Jeudi 1er septembre, les collégiens français ont fait la découverte de leurs nouveaux emplois du temps, quelque peu bouleversés par la réforme du collège entrée en vigueur le jour même. Parmi les nouveautés : les enseignements pratiques interdisciplinaires (EPI). Ces EPI mêlent plusieurs disciplines au sein d’un même cours et comportent huit thèmes spécifiques : information, communication, citoyenneté, langues et cultures de l’Antiquité, langues et cultures étrangères ou, le cas échéant, régionales ; monde économique et professionnel, corps, santé, bien-être, sécurité, culture et création artistiques, et sciences, technologie et société. Les élèves étudieront deux de ces EPI par an. Le but étant qu’entre la 5e et la 3e, ces-derniers aient suivi au moins six des huit thématiques imposées.
Si pour la ministre de l’Education, Najat Vallaud-Belkacem, les EPI devraient « (permettre) aux élèves de comprendre le sens de leurs apprentissages en les croisant, en les contextualisant et en les utilisant pour réaliser des projets collectifs concrets », de nombreux enseignants estiment au contraire qu’ils seront source de confusion pour tout le monde : « C’est clair pour personne cette histoire d’EPI, ni pour les parents d’élèves ni pour nous les professeurs. Les cours vont commencer et tout est encore très confus », explique Céline*, jeune professeure d’art plastique dans les Hauts-de-Seine.
Dans les prochains jours, elle animera son premier EPI, dont le thème portera sur « l’étude d’un bâtiment rénové », avec un professeur d’histoire-géographie. L’enseignante aura pour mission d’initier les élèves à un logiciel qui permet de modéliser les bâtiments en 3D. Une production qui servira d’étude de cas au professeur d’histoire qui pourra alors aborder son programme de manière plus concrète. Une pratique qui n’a, selon la jeune femme, rien de nouveau : « On montait déjà ce type de collaboration avant. On le faisait en fonction de nos affinités avec un sujet ou un autre professeur. Maintenant, parce que les thèmes et les plages horaires sont imposés, les projets sont parfois incohérents ».

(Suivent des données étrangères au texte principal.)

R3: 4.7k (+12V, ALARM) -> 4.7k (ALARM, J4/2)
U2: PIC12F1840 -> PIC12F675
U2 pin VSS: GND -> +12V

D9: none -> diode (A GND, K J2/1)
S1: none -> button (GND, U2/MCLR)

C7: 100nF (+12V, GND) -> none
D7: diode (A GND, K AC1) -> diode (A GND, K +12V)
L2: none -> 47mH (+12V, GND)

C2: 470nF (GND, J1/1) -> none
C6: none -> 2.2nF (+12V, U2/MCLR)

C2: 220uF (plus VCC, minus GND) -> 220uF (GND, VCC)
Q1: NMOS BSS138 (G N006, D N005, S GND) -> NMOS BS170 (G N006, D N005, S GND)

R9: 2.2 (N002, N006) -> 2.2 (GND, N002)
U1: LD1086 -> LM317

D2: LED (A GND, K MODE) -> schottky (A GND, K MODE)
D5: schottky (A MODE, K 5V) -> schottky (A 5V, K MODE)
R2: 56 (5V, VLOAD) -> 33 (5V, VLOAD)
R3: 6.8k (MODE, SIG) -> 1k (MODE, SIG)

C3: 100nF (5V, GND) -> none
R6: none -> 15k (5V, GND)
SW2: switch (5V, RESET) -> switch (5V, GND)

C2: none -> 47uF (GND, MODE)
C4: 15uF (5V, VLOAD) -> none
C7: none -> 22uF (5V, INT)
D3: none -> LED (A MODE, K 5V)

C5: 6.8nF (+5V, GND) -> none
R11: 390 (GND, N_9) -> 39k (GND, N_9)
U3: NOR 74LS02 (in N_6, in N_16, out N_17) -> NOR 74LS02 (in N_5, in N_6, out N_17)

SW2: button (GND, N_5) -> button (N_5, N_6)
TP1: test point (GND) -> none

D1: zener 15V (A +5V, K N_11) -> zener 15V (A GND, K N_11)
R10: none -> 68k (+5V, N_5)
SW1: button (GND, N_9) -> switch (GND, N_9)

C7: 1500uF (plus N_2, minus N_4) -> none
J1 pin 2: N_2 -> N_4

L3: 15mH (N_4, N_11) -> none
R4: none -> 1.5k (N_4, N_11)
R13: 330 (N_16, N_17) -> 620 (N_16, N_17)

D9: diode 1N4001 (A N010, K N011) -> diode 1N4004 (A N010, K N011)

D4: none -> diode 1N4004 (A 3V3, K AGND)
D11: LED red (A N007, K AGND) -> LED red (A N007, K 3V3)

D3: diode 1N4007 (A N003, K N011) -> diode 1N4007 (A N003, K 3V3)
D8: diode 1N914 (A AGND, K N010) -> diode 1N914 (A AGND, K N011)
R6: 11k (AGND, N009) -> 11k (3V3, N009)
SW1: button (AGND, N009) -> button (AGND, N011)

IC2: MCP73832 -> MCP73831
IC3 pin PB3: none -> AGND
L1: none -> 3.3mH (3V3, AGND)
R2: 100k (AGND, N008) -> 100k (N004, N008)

« Le collège a besoin de réformes »
D’autres, au contraire, sont plus enthousiastes à l’idée de cette nouvelle formule. C’est le cas de Claire, professeure d’anglais dans un collège au nord du Gard, dans le sud de la France, qui fêtait sa 21e rentrée des classes : « Comme toute institution, l’école a besoin de réformes pour évoluer avec son temps, explique l’enseignante, il va nous falloir du temps pour nous adapter à ce changement mais le corps enseignant est habitué à ça ! ».
Dès septembre, et pendant huit mois, tous les professeurs de langues vivantes et d’arts plastiques de l’établissement, qui compte environ 600 élèves, participeront à l’EPI intitulé « L’art nous parle ». La professeure d’anglais devra choisir un tableau traitant de la civilisation enseignée. Au fil des mois, ses élèves imagineront l’histoire des personnages présents sur la toile : « Je ne fais que suivre le programme de 4e où on apprend à parler de soi, de son environnement et de son histoire. Sauf qu’ici on part d’un support visuel qui a parallèlement été analysé par un professeur d’art plastique et que l’exercice se fait sur le long terme ».
A la fin de l’année, tous les élèves qui participent au module s’approprieront l’histoire de leurs personnages qu’ils présenteront dans un enregistrement audio en anglais. C’est d’ailleurs ce produit fini qui est le plus important aux yeux de Claire : « Le travail qu’ils fournissent tous les jours prend une forme concrète. Ils se rendent alors mieux compte de ce qu’ils ont appris pendant l’année ». Pour Alain*, 37 ans et professeur de français dans un petit établissement du nord de la France, cette « transversalité » est bénéfique pour tout le monde : « Cela permet aux enfants de se rendre compte que tous les savoirs qu’on leur enseigne sont interconnectés. Cela amène aussi les enseignants à travailler ensemble et à repenser leurs façons d’enseigner. Ce qui me semble indispensable dans ce métier ! ».
Mais cet enthousiasme est loin d’être partagé par tout le corps enseignant puisque le Snes-FSU, premier syndicat d’enseignants du secondaire, a appelé le corps enseignants à faire grève le 8 septembre. La ministre de l’Education a, quant à elle, été catégorique mercredi au micro de RTL affirmant qu’il n’y aura « pas de moratoire » sur la réforme.